Bild: Für viele zu links: der Labour-Politiker Jeremy Corbyn.
Die Kandidatur löste Panik aus: Zu extrem, zu unbeliebt bei den Medien,
einfach unwählbar, so warnten die alten Haudegen. Der Partei drohe die
Auslöschung, denn Wahlen könne man nur als Partei der Mitte gewinnen.
Die Rede ist von den britischen Tories im Jahr 1974, als Margaret Thatcher
sich anschickte, Parteichefin zu werden. Genau die gleichen Töne hört man
jetzt von der alten Garde bei New Labour. Zunächst hatte man die Kandidatur
von Jeremy Corbyn vom linken Parteiflügel gar nicht ernst genommen, er
selbst wohl auch nicht.
Doch seine Kampagne nahm schnell Fahrt auf, seine Wahlveranstaltungen waren
gut besucht, bei Umfragen legte er Woche um Woche zu. Morgen, wenn das
Wahlergebnis verkündet wird, ist er höchstwahrscheinlich neuer Labour-Chef
und Oppositionsführer.
Es wird auch Zeit, dass es eine Opposition gibt, die den Namen verdient.
Labour hat die Wahlen im Mai ja nicht verloren, weil ihr Kandidat Ed
Miliband zu links war. Er führte die Politik von Tony Blair fort, der
seiner Partei konservative Werte und eine konservative Sprache aufgenötigt
hatte. Miliband ist für eine Austeritätspolitik eingetreten, er wollte den
Sozialhaushalt genauso kürzen, wie die Tories es jetzt tun. Warum hätte man
die Kopie wählen sollen, wenn man auch das Original haben konnte?
## Der lange Schatten von Tony Blair
Blair und seine Gefolgsleute warnen, dass man Wahlen nur dann gewinnen
könne, wenn man in der Mitte des politischen Spektrums stehe. Der
politische Kommentator George Monbiot meint aber, dass es diese Mitte gar
nicht gebe. Je mehr man sich ihr von links nähere, desto mehr bewege sie
sich nach rechts.
Blair hat 1997 gewonnen, weil die Tories ihr Haltbarkeitsdatum
überschritten hatten und Blair als politischer Enkel von Thatcher gesehen
wurde, als der er sich auch entpuppte. Er hat Großbritannien nicht nur mit
gefälschten Dokumenten in einen Krieg getrieben, er hat das
Gesundheitssystem marktgerecht aufbereitet, er hat die Kriminalisierung
friedlicher Demonstranten betrieben, er hat bei der Folter von Gefangenen
kooperiert, er hat den sozialen Wohnungsbau eingedampft – die Liste ließe
sich fortsetzen. Eine Politik ohne eigene Werte kann nur eine Zeit lang gut
gehen.
Blairs Intervention bei der Wahl zum Parteichef ist hilfreich für Corbyn.

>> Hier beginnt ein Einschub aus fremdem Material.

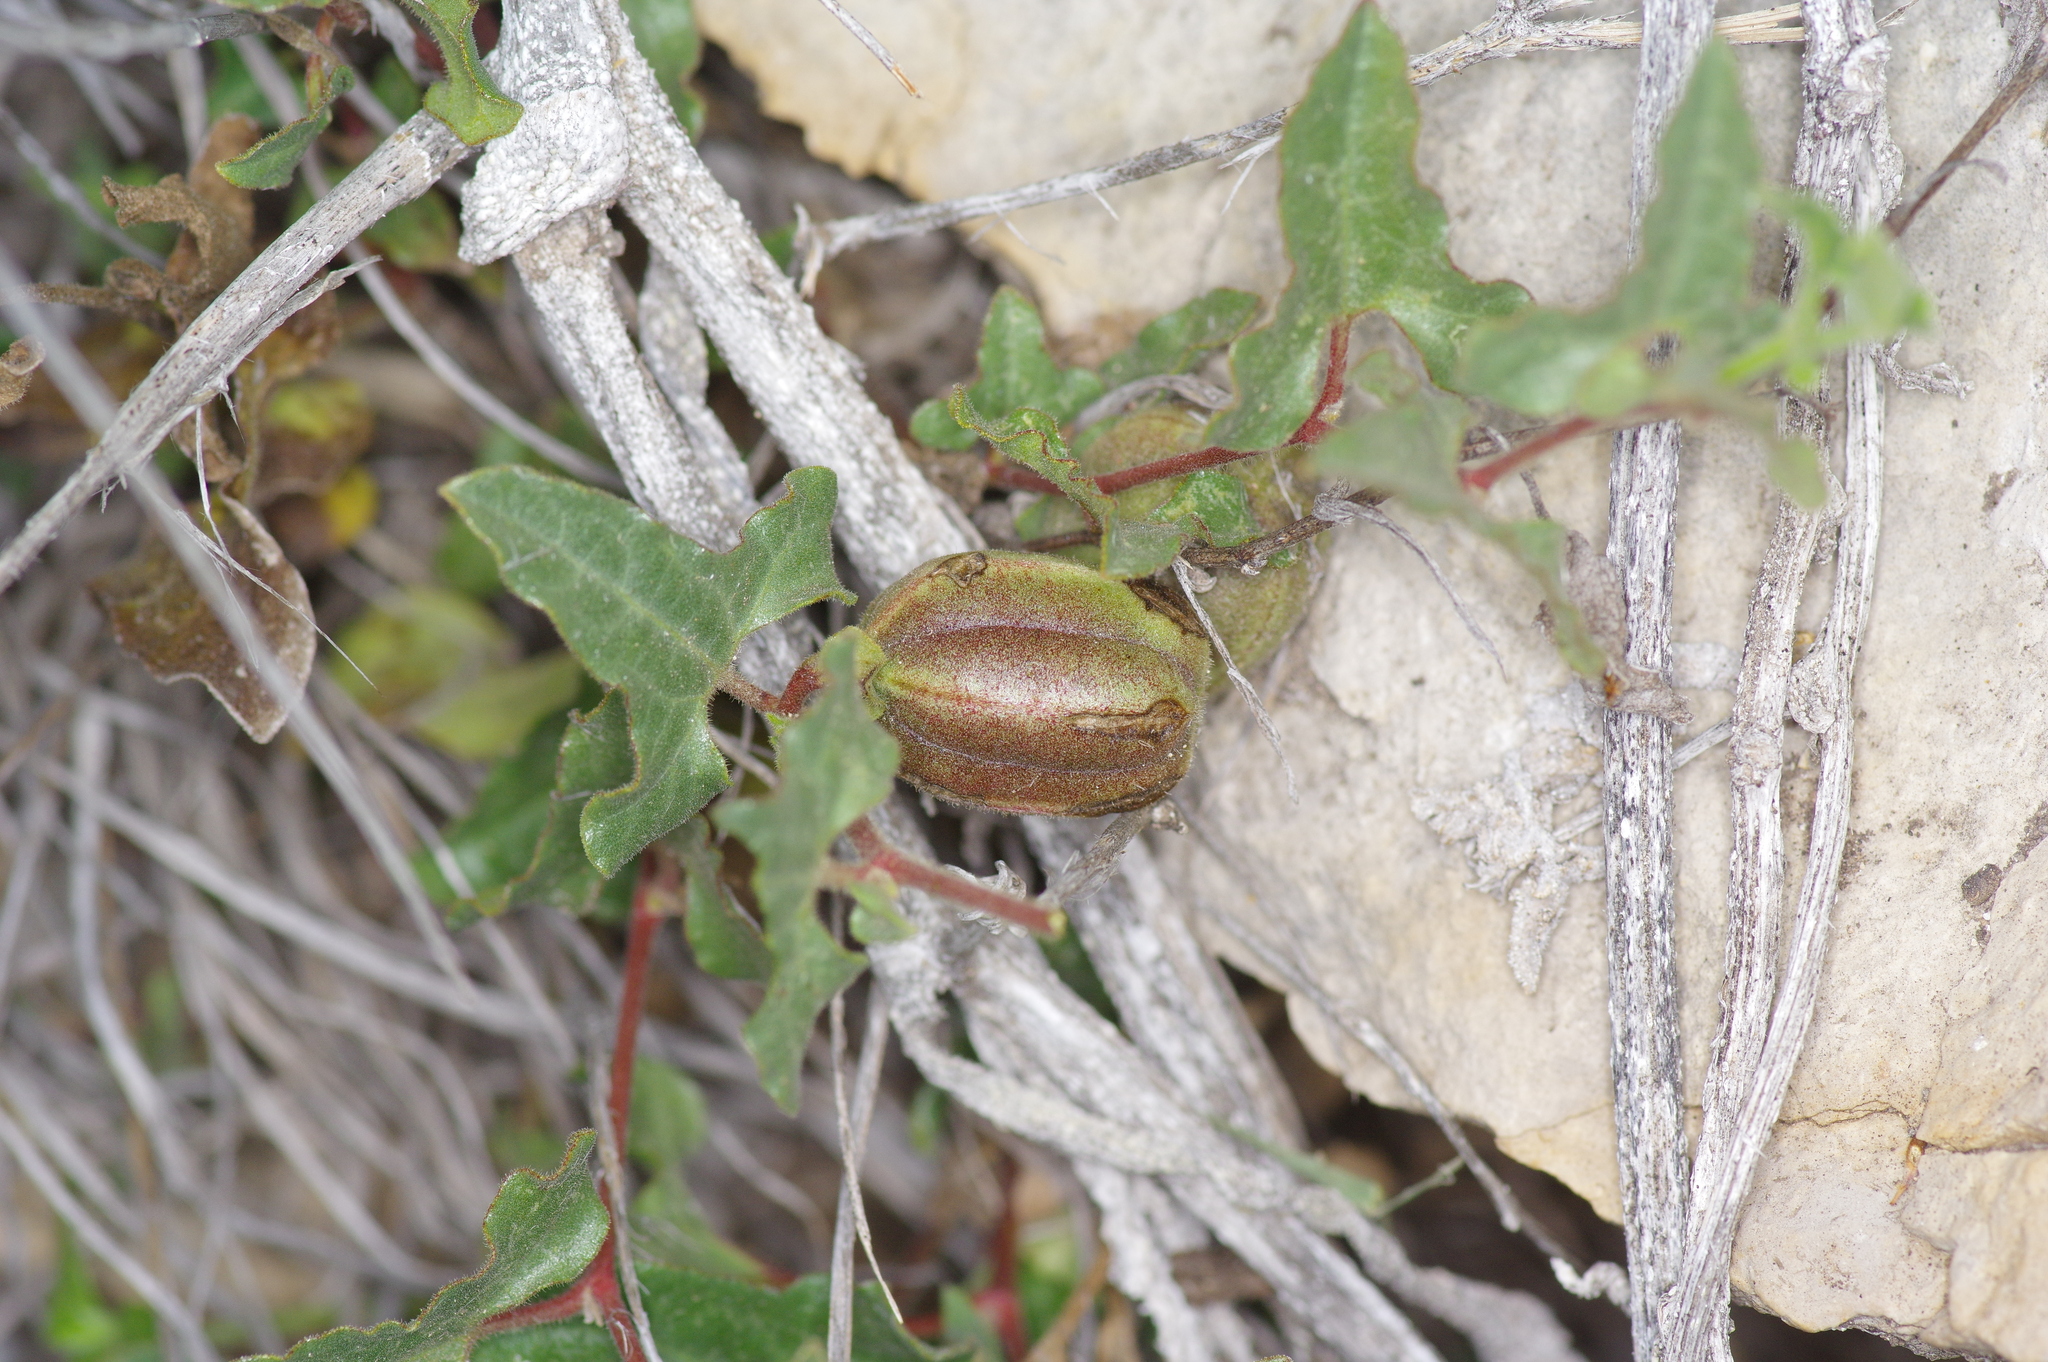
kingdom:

Blair ist in seiner eigenen Partei inzwischen so verhasst, dass viele erst
recht denjenigen wählen, von dem Blair abrät. Wenn er behauptet, die Labour
Party werde durch Corbyn ausgelöscht, verkennt er die Zahlen. Die Partei
hatte zum Ende seiner Amtszeit 200.000 Mitglieder weniger als bei seinem
Amtsantritt.
Seit Milibands Rücktritt und Corbyns Kandidatur sind mehr als 400.000
Menschen in die Partei eingetreten oder haben sich nach US-Vorbild als
Unterstützer registrieren lassen. Ein Drittel davon ist unter 30. Und nur
die wenigsten davon sind Leser des Tories-nahen Daily Telegraph, der dazu
aufgerufen hatte, sich als Labour-Unterstützer registrieren zu lassen und
Corbyn zu wählen, um letztendlich damit Labour zu zerstören.
## Umverteilung von Arm zu Reich
Es sind Menschen, die vor den Tories Angst haben, und das zu Recht. Seit
die Partei alleine regiert, muss sie keine Rücksicht mehr auf einen
Koalitionspartner nehmen, sondern kann ihre Umverteilungspolitik von Arm zu
Reich ungeniert durchsetzen. Der Minister für Arbeit und Renten, Iain
Duncan Smith, hat zum Beispiel mit seinen fatalen „Reformen“ viele Menschen
in Not und Elend gestürzt, viele sogar in den Tod. Jeden Monat sterben 90
Menschen, kurz nachdem ihnen das Krankengeld gestrichen worden ist, weil
Ärzte sie für arbeitsfähig erklärt haben.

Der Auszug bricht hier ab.